Chhibber elaborates on how this could affect the way individuals view themselves.
“They can end up developing a negative, overly critical perspective of the self which can impact self-esteem, feelings of worthiness and confidence. This inadvertently can also influence a person’s moods and belief systems, thus, causing them to be less productive and more temperamental, impacting their selves and their relationships.”Kamna Chhibber
Has the Pandemic Made It Worse?
The COVID-19 outbreak, as FIT has earlier reported, has led to heightened levels of stress, anxiety, fear and uncertainty. We find ourselves bound to the confines of our homes with minimal interaction with the outside world.
Ritika Aggarwal Mehta speaks about exhaustion and mundaneness of our routines. “We are all exhausted. As I said, tiredness and fatigue are also one of the reasons why we postpone work. This is probably why the tendency to procrastinate has increased during the lockdown, because the physical and mental exhaustion has gone up to a great degree. It could make it difficult to exert that self-control to push ourselves forward.”
“Boredom with the work, doing the same thing day in and day out, following the same routine - work, home, housework - it becomes a very mundane existence. Nothing exciting or different is happening, so completing tasks feels pointless.”Ritika Aggarwal Mehta
Kamna Chhibber adds, “The pandemic has blurred the boundaries for many people and it has led to excessive pressure on account of the prevalent financial and economic impact. Add to this the fact that people are playing multiple roles, which can get exhausting. As a result, many tend to delay what needs to be done.”

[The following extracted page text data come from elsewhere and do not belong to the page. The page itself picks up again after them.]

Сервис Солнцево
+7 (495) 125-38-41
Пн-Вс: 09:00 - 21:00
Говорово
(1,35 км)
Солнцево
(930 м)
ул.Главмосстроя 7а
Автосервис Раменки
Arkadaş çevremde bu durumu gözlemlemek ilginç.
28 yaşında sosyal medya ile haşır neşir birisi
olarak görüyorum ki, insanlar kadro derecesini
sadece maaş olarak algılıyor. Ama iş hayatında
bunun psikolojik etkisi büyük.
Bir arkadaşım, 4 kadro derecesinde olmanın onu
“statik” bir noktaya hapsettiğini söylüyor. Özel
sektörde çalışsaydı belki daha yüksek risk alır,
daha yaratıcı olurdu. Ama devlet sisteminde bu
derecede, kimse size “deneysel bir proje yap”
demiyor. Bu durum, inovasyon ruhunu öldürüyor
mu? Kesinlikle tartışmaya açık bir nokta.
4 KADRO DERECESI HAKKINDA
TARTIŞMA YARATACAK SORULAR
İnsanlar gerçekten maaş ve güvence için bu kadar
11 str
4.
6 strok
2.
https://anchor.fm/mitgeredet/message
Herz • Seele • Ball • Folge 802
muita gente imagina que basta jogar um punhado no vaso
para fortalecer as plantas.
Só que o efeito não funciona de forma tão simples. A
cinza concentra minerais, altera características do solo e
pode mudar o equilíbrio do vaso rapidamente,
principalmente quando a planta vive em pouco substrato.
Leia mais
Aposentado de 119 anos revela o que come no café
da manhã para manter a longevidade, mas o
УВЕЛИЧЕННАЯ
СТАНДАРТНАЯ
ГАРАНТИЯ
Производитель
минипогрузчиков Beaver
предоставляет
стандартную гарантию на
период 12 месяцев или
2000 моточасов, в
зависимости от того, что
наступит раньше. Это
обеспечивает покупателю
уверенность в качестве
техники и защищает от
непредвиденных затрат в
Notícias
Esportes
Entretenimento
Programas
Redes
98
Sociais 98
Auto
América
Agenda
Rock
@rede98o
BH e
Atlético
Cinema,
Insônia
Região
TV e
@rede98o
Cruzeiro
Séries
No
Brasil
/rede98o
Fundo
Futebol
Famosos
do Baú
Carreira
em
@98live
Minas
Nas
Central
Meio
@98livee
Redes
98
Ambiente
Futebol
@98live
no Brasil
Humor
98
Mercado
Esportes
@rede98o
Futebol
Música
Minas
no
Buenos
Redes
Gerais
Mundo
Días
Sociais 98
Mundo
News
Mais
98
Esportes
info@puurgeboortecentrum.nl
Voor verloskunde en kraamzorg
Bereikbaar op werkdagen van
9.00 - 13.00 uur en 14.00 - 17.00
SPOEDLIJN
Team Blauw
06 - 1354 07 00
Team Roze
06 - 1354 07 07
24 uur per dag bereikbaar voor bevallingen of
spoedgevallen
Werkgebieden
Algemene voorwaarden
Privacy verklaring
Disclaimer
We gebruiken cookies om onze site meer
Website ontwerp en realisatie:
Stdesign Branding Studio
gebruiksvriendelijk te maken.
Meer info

Conquering Procrastination: How Do You Get Out of the Slump?
Considering the many possible reasons behind procrastination, the first step towards overcoming it would be identifying the primary cause. Following that, the psychologists offer us some general tips to get going:
- Try to make an accurate assessment of what may be causing you to procrastinate. If there is a gap in skills or information, then try to build those before you attempt to go ahead with the task.
- Create a plan of action and set the right routine.
- Start with a list of goals. Make sure these are SMART goals: specific, measurable, achievable, realistic and timely. For instance, if you want to start exercising, decide the time, the number of days you will do it, the kind of workout you will start, etc.
- Keep refining and revising your plan as you go along. If something doesn’t seem to work, tweak it according to what you can do. Pace yourself at a comfortable level instead of trying to push yourself to do too many things too soon.
- Break your work up into parts and list out your priorities. Convert your goals into micro-goals and micro-deadlines. When there are smaller goals, you are giving yourself a reward much earlier. Every time you reward yourself, you feel better, so you will feel more inclined to do the next step.
- Reduce and eliminate distractions. Take the plug off the TV, keep your phone aside or give it to someone else, do what you have to in order to concentrate and focus.
- If you find a task boring, do something enjoyable before or after the task. Pairing something you don't enjoy with something you do, could help motivate you.
- Don't hesitate to take inputs from others around you in case you need support with a task.
- Visualise the completion of the task.
If the lack of motivation to work is caused by underlying anxiety, depression or any other mental health issue which you may not be able to identify, visit a mental health practitioner. You must seek help if it constantly interferes with your work.